● Problem to work on:
An exact copy of the data is required; the images should not appear in it.

-- Listed records follows --

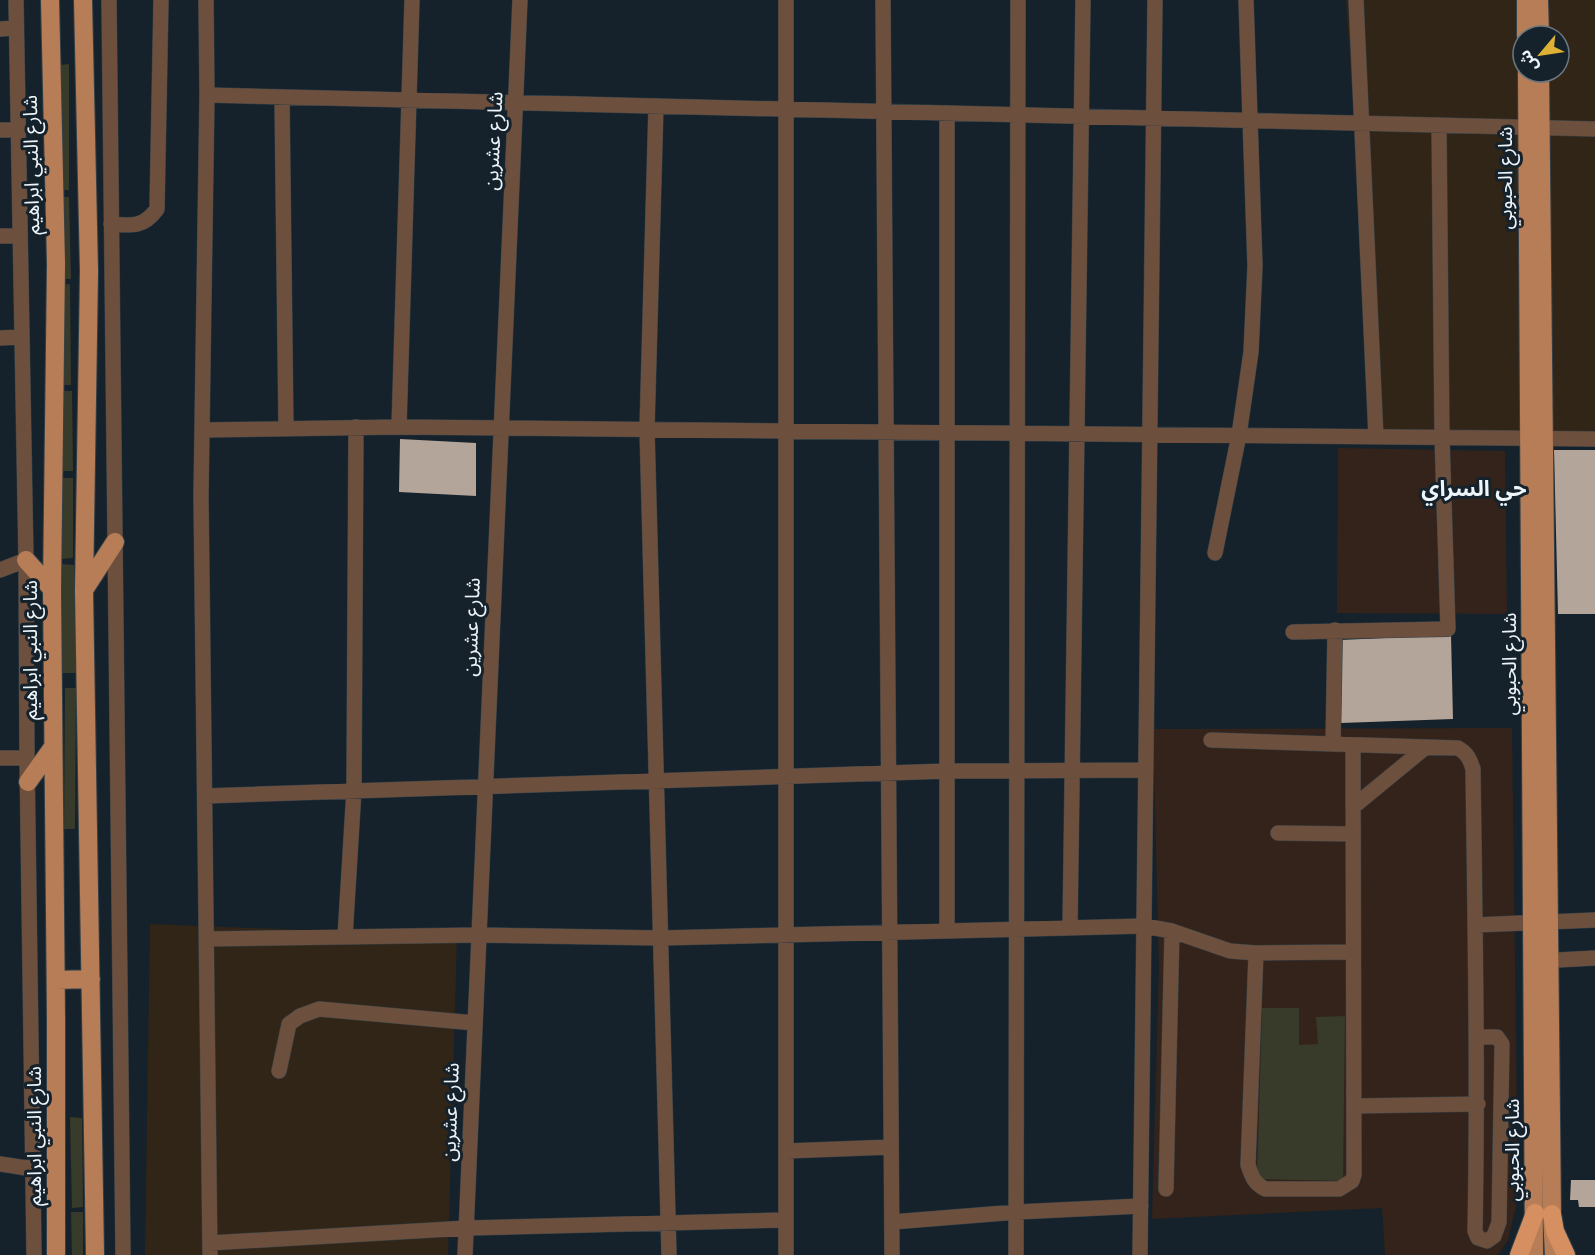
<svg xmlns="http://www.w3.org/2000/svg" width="1595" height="1255" font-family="'Golos Text','Noto Sans Arabic',sans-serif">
  <rect width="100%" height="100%" fill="#16222b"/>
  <path fill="#312517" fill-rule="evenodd" d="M1346,0H1595V437L1375,429ZM1523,36H1559V72H1523Z
    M150,924L457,936L448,1255H145Z"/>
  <path fill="#33231a" d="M1338,448L1505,451L1507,614L1337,613Z
    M1512,728L1518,1197L1508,1240L1498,1255H1385L1382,1208L1152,1219L1159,966L1153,729Z"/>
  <path fill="#383a2a" d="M69,64V190H60L61,65Z
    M60,197H69L71,279H60Z
    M70,284L71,385H60V285Z
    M61,391H72L73,471H61Z
    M62,478H73V558L62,559Z
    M62,564L74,565L76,673H62Z
    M65,688H76L75,829H64Z
    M1262,1008H1299V1045L1318,1044L1316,1017L1345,1016L1343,1181L1257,1179Z
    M70,1117L82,1118L83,1207L72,1208Z
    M71,1212H83V1255H72Z"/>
  <path fill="#b3a599" d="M400,439L476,443V496L399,492Z
    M1554,450H1595V614H1558Z
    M1451,635L1453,719L1341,723L1340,640Z
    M1571,1180H1595V1207H1579L1578,1200H1570Z"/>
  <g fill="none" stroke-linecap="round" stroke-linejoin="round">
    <defs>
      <path id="minor" d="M16,0L26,560L27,758L34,1255
        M109,0L123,1255
        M206,0L207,95L201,496L210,1255
        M883,0L892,1255
        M1356,0L1376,437
        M0,29L16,28
        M207,95L1595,129
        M282,97L286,429
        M656,106L647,429L669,1255
        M0,130H18
        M111,224C133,226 144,227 157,209L161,0
        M0,236H20
        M0,338L21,337
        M399,427L412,0
        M202,430L399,427L1595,439
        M1215,553L1239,435L1251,352L1255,266L1246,0
        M0,570L26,560
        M1293,632L1448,629L1442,437L1439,125
        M1211,740L1458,748C1467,753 1470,759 1473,769C1475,923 1478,1077 1475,1231L1478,1238L1487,1241L1494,1236L1499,1222L1502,1044L1497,1037H1476
        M1333,744L1335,630
        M0,758H27
        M205,796L947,771L1146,770
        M1353,807L1426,747
        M1278,833L1353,834
        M1475,925L1595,920
        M1070,928L1083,0
        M947,931V113
        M345,937L354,790L356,427
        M207,939L479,935L661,938L1144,926L1172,931L1230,951L1256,953L1353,952
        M1256,953L1248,1165C1252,1177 1254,1183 1265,1189H1339L1352,1181L1354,1175L1353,745
        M1539,961L1595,958
        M279,1071L289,1024L300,1016L319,1009L475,1023
        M1354,1106L1478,1104
        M786,1151L891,1147
        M0,1164L33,1169
        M1166,1189L1172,931
        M892,1222L1017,1212L1141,1206
        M210,1243L467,1228L786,1220
        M465,1255L520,0
        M786,1255V0
        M1016,1255L1018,0
        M1140,1255L1155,0"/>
      <path id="major" d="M50,0L56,264L52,589L56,1018V1255
        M83,0L89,271L84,590L95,1255
        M1526,0V36
        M1539,0L1540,36
        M1527,72L1534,1255
        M1540,72L1552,1214L1554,1255
        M26,560L52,589
        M84,590L115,542
        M28,782L53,747
        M56,980L91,979"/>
      <path id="highway" d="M1552,1214L1555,1231L1566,1255
        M1519,1255L1535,1213"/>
    </defs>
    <use href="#minor" stroke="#344048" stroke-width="16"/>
    <use href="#major" stroke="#344048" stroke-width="20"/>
    <use href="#highway" stroke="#344048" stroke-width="20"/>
    <use href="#minor" stroke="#6c4f3d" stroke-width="15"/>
    <use href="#major" stroke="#b77d57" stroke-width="18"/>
    <use href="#highway" stroke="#d58f61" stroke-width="18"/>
  </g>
  <g text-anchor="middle" stroke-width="6" stroke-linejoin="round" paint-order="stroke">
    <g font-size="20" fill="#edf5fb" stroke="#16222b">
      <text transform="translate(493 141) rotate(-87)" y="7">شارع عشرين</text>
      <text transform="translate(31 165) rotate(-91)" y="7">شارع النبي ابراهيم</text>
      <text transform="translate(1505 178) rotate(-90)" y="7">شارع الحبوبي</text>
      <text transform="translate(471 627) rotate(-88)" y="7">شارع عشرين</text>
      <text transform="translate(30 650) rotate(-90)" y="7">شارع النبي ابراهيم</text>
      <text transform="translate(1509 664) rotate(-90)" y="7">شارع الحبوبي</text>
      <text transform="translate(450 1112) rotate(-88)" y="7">شارع عشرين</text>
      <text transform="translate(34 1136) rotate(-90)" y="7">شارع النبي ابراهيم</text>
      <text transform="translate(1512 1150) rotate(-90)" y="7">شارع الحبوبي</text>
    </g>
    <g font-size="22" font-weight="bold" fill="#edf5fb" stroke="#16222b">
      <text x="1474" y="496">حي السراي</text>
    </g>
  </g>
  <g transform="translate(1541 54) rotate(241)"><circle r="28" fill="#16222b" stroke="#6c767e" stroke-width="1.5"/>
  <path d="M0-4.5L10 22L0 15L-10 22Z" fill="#ddb133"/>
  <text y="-9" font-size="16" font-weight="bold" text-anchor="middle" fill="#edf5fb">ش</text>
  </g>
</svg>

-- Listed records concluded --

● Your response:
<svg xmlns="http://www.w3.org/2000/svg" width="1595" height="1255" font-family="'Golos Text','Noto Sans Arabic',sans-serif">
  <rect width="100%" height="100%" fill="#16222b"/>
  <path fill="#312517" fill-rule="evenodd" d="M1346,0H1595V437L1375,429ZM1523,36H1559V72H1523Z
    M150,924L457,936L448,1255H145Z"/>
  <path fill="#33231a" d="M1338,448L1505,451L1507,614L1337,613Z
    M1512,728L1518,1197L1508,1240L1498,1255H1385L1382,1208L1152,1219L1159,966L1153,729Z"/>
  <path fill="#383a2a" d="M69,64V190H60L61,65Z
    M60,197H69L71,279H60Z
    M70,284L71,385H60V285Z
    M61,391H72L73,471H61Z
    M62,478H73V558L62,559Z
    M62,564L74,565L76,673H62Z
    M65,688H76L75,829H64Z
    M1262,1008H1299V1045L1318,1044L1316,1017L1345,1016L1343,1181L1257,1179Z
    M70,1117L82,1118L83,1207L72,1208Z
    M71,1212H83V1255H72Z"/>
  <path fill="#b3a599" d="M400,439L476,443V496L399,492Z
    M1554,450H1595V614H1558Z
    M1451,635L1453,719L1341,723L1340,640Z
    M1571,1180H1595V1207H1579L1578,1200H1570Z"/>
  <g fill="none" stroke-linecap="round" stroke-linejoin="round">
    <defs>
      <path id="minor" d="M16,0L26,560L27,758L34,1255
        M109,0L123,1255
        M206,0L207,95L201,496L210,1255
        M883,0L892,1255
        M1356,0L1376,437
        M0,29L16,28
        M207,95L1595,129
        M282,97L286,429
        M656,106L647,429L669,1255
        M0,130H18
        M111,224C133,226 144,227 157,209L161,0
        M0,236H20
        M0,338L21,337
        M399,427L412,0
        M202,430L399,427L1595,439
        M1215,553L1239,435L1251,352L1255,266L1246,0
        M0,570L26,560
        M1293,632L1448,629L1442,437L1439,125
        M1211,740L1458,748C1467,753 1470,759 1473,769C1475,923 1478,1077 1475,1231L1478,1238L1487,1241L1494,1236L1499,1222L1502,1044L1497,1037H1476
        M1333,744L1335,630
        M0,758H27
        M205,796L947,771L1146,770
        M1353,807L1426,747
        M1278,833L1353,834
        M1475,925L1595,920
        M1070,928L1083,0
        M947,931V113
        M345,937L354,790L356,427
        M207,939L479,935L661,938L1144,926L1172,931L1230,951L1256,953L1353,952
        M1256,953L1248,1165C1252,1177 1254,1183 1265,1189H1339L1352,1181L1354,1175L1353,745
        M1539,961L1595,958
        M279,1071L289,1024L300,1016L319,1009L475,1023
        M1354,1106L1478,1104
        M786,1151L891,1147
        M0,1164L33,1169
        M1166,1189L1172,931
        M892,1222L1017,1212L1141,1206
        M210,1243L467,1228L786,1220
        M465,1255L520,0
        M786,1255V0
        M1016,1255L1018,0
        M1140,1255L1155,0"/>
      <path id="major" d="M50,0L56,264L52,589L56,1018V1255
        M83,0L89,271L84,590L95,1255
        M1526,0V36
        M1539,0L1540,36
        M1527,72L1534,1255
        M1540,72L1552,1214L1554,1255
        M26,560L52,589
        M84,590L115,542
        M28,782L53,747
        M56,980L91,979"/>
      <path id="highway" d="M1552,1214L1555,1231L1566,1255
        M1519,1255L1535,1213"/>
    </defs>
    <use href="#minor" stroke="#344048" stroke-width="16"/>
    <use href="#major" stroke="#344048" stroke-width="20"/>
    <use href="#highway" stroke="#344048" stroke-width="20"/>
    <use href="#minor" stroke="#6c4f3d" stroke-width="15"/>
    <use href="#major" stroke="#b77d57" stroke-width="18"/>
    <use href="#highway" stroke="#d58f61" stroke-width="18"/>
  </g>
  <g text-anchor="middle" stroke-width="6" stroke-linejoin="round" paint-order="stroke">
    <g font-size="20" fill="#edf5fb" stroke="#16222b">
      <text transform="translate(493 141) rotate(-87)" y="7">شارع عشرين</text>
      <text transform="translate(31 165) rotate(-91)" y="7">شارع النبي ابراهيم</text>
      <text transform="translate(1505 178) rotate(-90)" y="7">شارع الحبوبي</text>
      <text transform="translate(471 627) rotate(-88)" y="7">شارع عشرين</text>
      <text transform="translate(30 650) rotate(-90)" y="7">شارع النبي ابراهيم</text>
      <text transform="translate(1509 664) rotate(-90)" y="7">شارع الحبوبي</text>
      <text transform="translate(450 1112) rotate(-88)" y="7">شارع عشرين</text>
      <text transform="translate(34 1136) rotate(-90)" y="7">شارع النبي ابراهيم</text>
      <text transform="translate(1512 1150) rotate(-90)" y="7">شارع الحبوبي</text>
    </g>
    <g font-size="22" font-weight="bold" fill="#edf5fb" stroke="#16222b">
      <text x="1474" y="496">حي السراي</text>
    </g>
  </g>
  <g transform="translate(1541 54) rotate(241)"><circle r="28" fill="#16222b" stroke="#6c767e" stroke-width="1.5"/>
  <path d="M0-4.5L10 22L0 15L-10 22Z" fill="#ddb133"/>
  <text y="-9" font-size="16" font-weight="bold" text-anchor="middle" fill="#edf5fb">ش</text>
  </g>
</svg>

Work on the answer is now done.